__Task prompt__: In the material below, find the span from the line with "Fig. 10. The" to the line with "Figure A2. Tan" and transcribe only those lines, exactly, ends included, without the pictures.

__Information shown__:
● ● ●

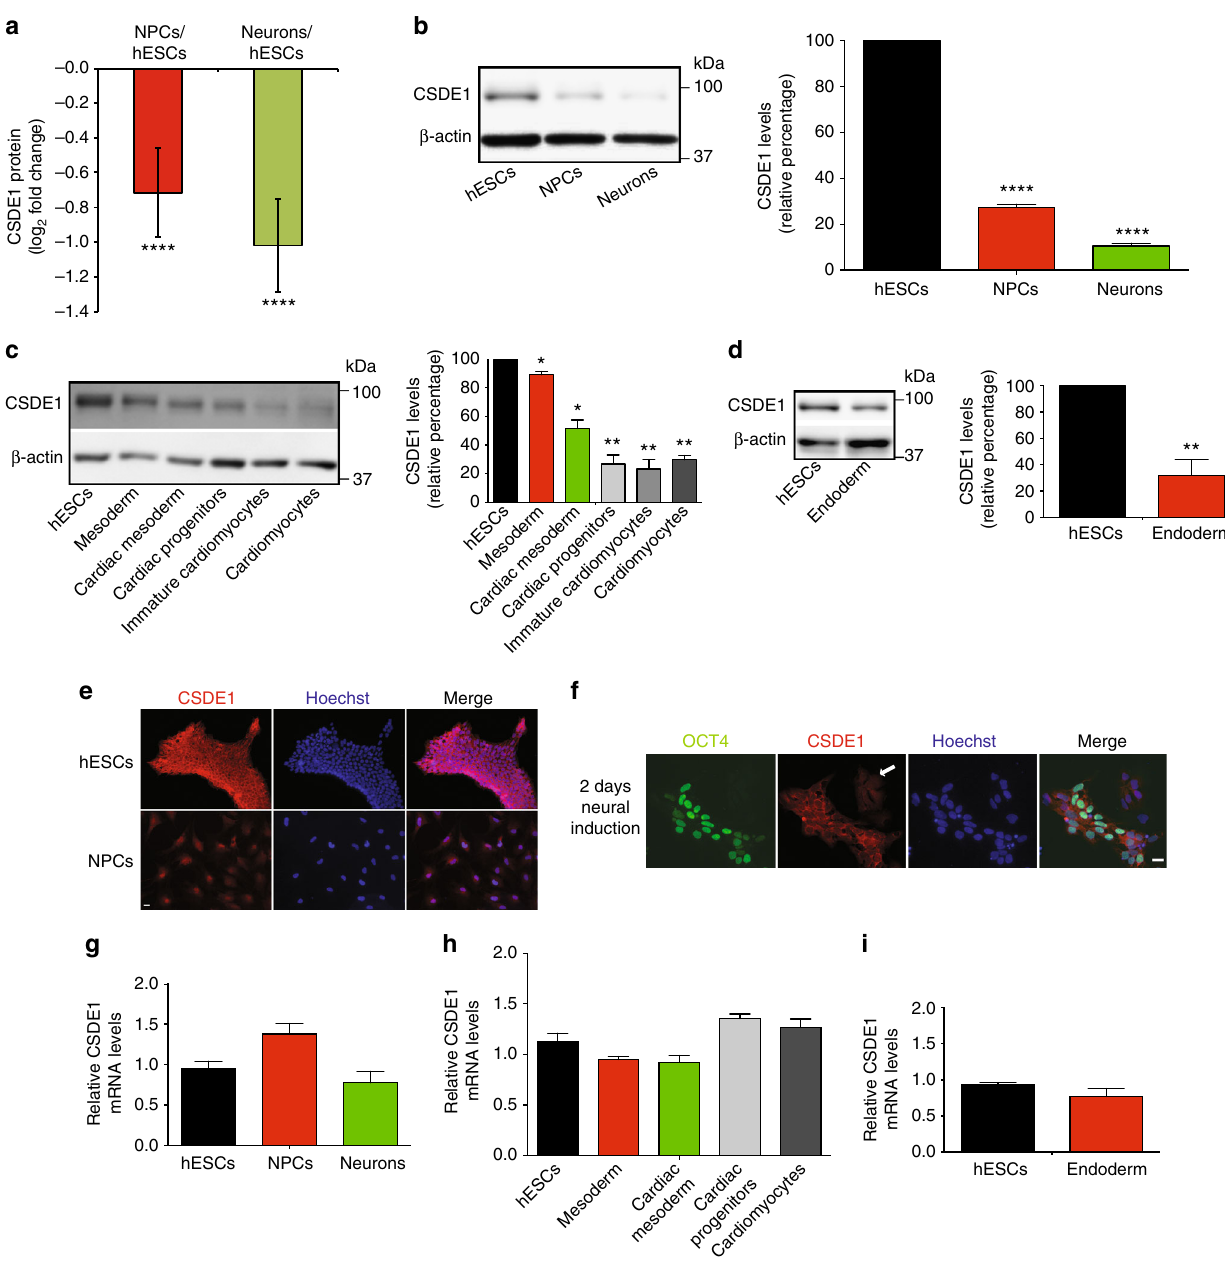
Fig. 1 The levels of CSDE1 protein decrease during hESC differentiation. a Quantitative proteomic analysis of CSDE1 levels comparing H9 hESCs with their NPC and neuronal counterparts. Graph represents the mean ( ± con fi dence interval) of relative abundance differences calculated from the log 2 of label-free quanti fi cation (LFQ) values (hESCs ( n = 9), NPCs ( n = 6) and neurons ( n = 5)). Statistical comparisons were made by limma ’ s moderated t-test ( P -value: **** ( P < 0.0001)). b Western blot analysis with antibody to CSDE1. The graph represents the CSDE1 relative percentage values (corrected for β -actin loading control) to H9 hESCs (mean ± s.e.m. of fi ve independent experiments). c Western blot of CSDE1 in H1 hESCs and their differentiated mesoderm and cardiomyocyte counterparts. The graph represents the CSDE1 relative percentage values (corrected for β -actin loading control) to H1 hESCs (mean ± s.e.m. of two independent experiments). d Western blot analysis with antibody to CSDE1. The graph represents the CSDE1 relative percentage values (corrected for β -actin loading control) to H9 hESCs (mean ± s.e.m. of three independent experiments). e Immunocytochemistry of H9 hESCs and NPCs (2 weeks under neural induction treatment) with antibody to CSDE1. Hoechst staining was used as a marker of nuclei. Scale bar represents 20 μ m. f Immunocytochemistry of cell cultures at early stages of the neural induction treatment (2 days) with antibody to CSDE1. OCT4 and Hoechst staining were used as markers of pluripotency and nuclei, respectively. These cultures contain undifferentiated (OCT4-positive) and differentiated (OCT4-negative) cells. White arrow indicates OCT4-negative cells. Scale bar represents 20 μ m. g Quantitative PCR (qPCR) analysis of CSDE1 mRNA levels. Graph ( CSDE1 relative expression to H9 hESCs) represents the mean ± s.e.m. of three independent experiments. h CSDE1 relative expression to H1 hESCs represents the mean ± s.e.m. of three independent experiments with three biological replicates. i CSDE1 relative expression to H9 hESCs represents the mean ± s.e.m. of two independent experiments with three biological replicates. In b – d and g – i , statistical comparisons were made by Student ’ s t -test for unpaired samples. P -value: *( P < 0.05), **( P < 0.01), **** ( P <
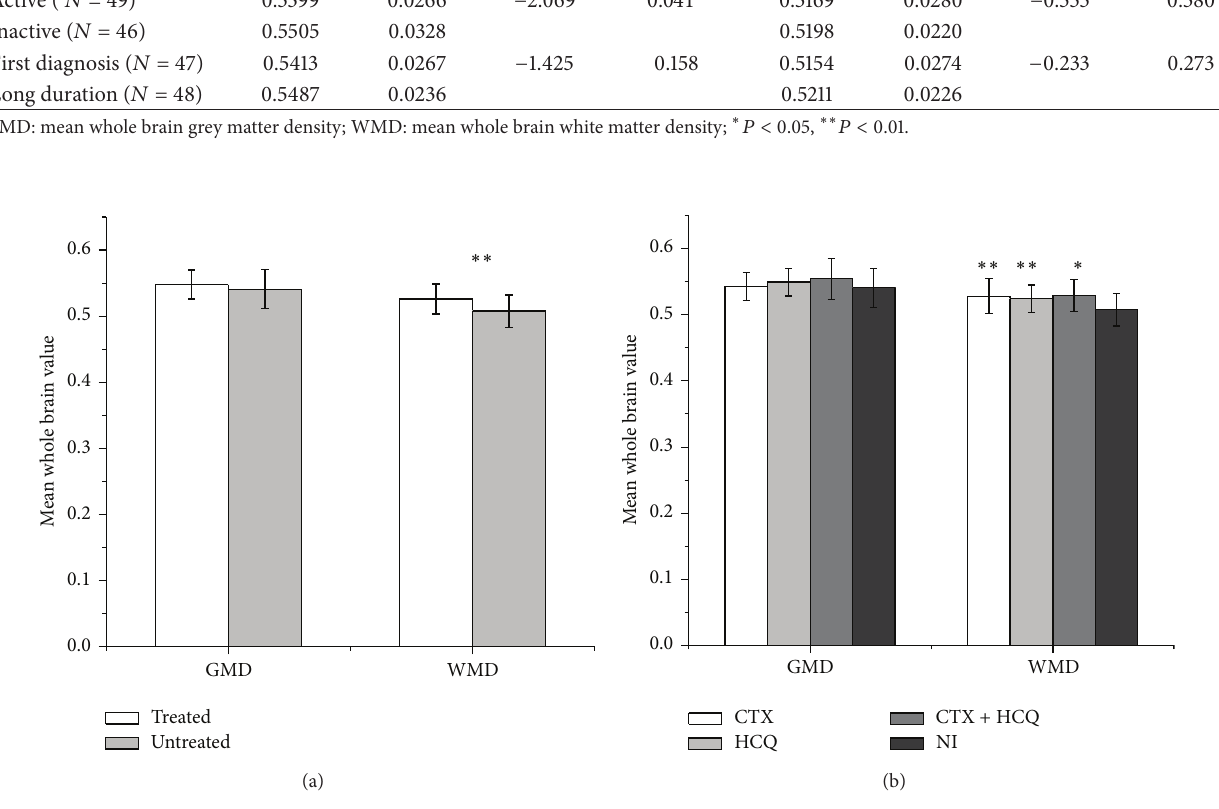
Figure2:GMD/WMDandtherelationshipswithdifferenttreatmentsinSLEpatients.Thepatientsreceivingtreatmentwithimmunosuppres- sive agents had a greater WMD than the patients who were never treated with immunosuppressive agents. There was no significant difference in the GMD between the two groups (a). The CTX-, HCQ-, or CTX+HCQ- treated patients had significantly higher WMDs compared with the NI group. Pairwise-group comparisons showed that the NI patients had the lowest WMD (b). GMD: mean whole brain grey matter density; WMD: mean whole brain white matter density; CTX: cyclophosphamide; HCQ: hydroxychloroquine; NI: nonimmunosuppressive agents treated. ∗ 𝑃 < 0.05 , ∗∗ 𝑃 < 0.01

● ● ●

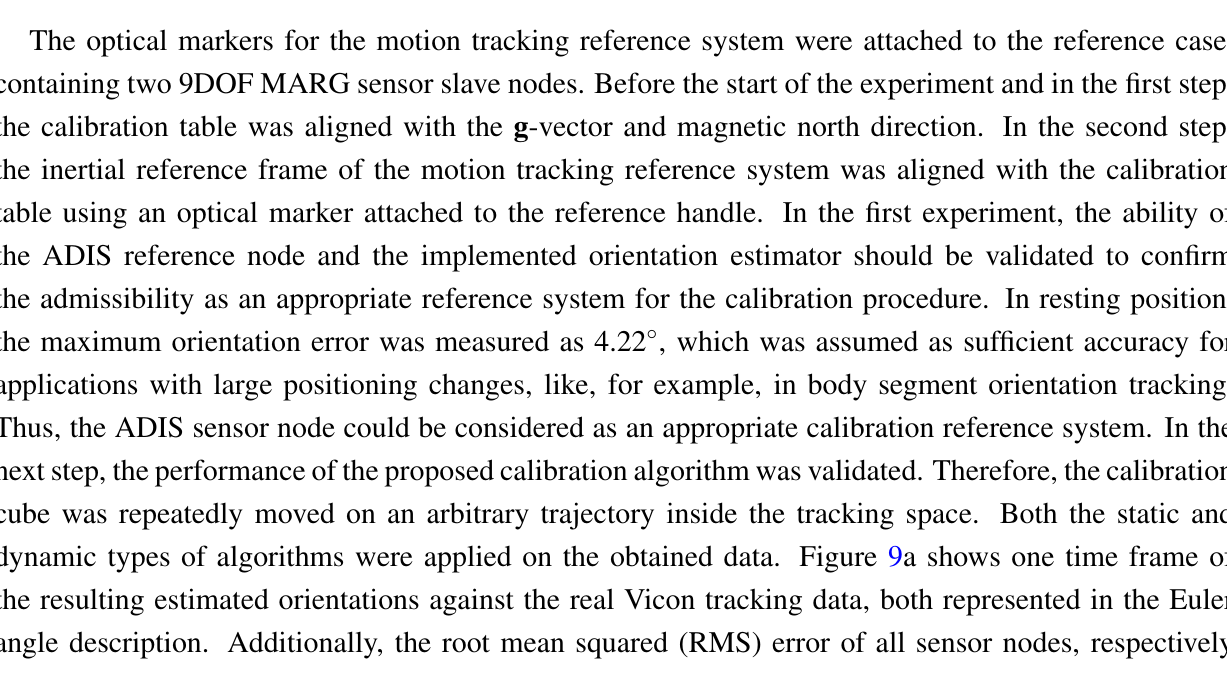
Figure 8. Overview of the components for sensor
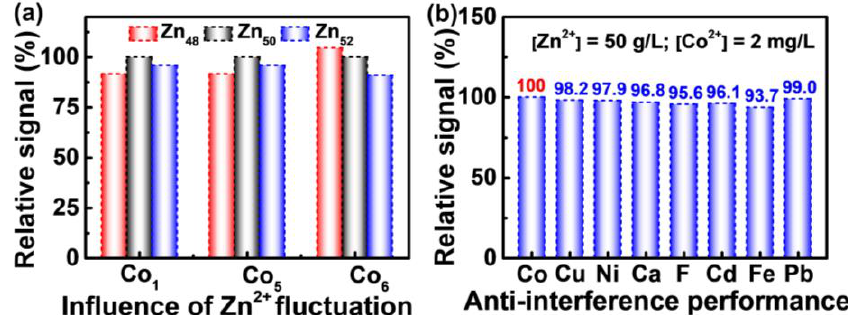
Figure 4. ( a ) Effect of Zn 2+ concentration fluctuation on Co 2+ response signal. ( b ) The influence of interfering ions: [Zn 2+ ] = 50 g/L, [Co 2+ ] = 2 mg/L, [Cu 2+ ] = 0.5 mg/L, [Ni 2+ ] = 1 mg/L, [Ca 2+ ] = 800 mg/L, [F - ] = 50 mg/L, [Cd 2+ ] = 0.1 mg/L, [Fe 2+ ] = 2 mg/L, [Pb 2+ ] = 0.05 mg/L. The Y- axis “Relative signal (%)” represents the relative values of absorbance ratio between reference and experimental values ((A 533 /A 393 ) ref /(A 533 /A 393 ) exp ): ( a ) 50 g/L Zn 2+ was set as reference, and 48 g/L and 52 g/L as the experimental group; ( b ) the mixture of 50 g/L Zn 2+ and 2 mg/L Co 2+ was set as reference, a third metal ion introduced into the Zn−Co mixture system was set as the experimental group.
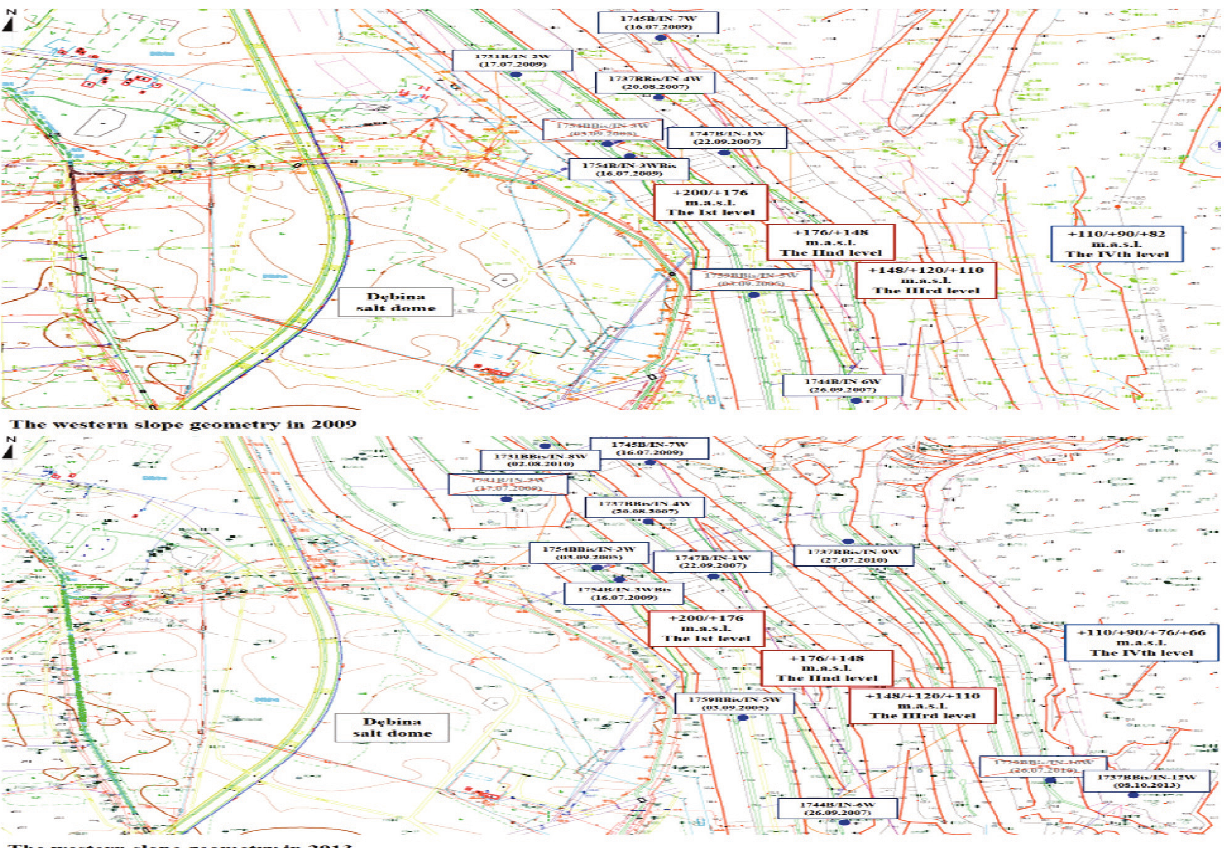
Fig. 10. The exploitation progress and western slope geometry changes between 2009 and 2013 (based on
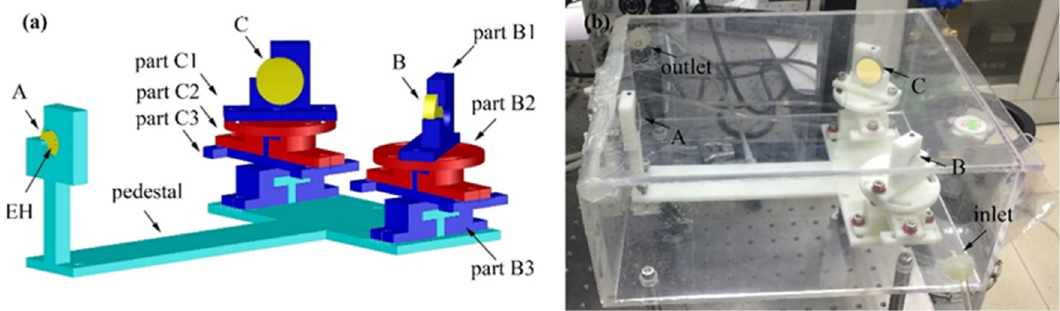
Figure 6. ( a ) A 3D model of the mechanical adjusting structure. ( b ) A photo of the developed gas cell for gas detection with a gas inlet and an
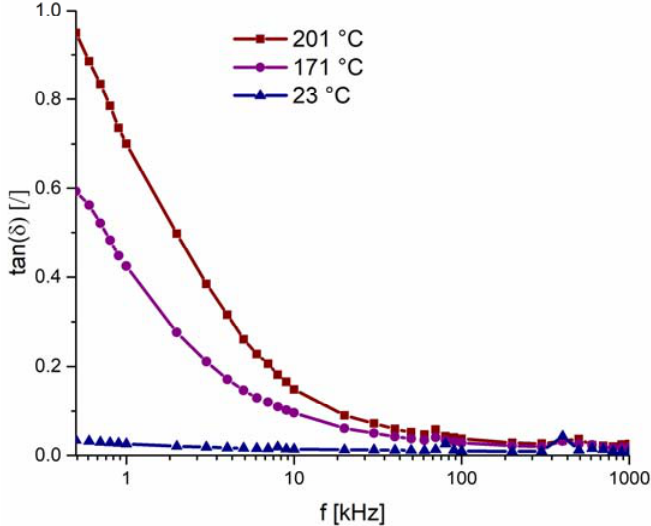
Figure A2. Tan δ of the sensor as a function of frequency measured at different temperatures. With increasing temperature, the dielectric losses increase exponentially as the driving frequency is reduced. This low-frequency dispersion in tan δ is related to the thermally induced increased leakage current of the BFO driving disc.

● ● ●

__Answer space__:
Fig. 10. The exploitation progress and western slope geometry changes between 2009 and 2013 (based on
Figure 6. ( a ) A 3D model of the mechanical adjusting structure. ( b ) A photo of the developed gas cell for gas detection with a gas inlet and an
Figure A2. Tan δ of the sensor as a function of frequency measured at different temperatures. With increasing temperature, the dielectric losses increase exponentially as the driving frequency is reduced. This low-frequency dispersion in tan δ is related to the thermally induced increased leakage current of the BFO driving disc.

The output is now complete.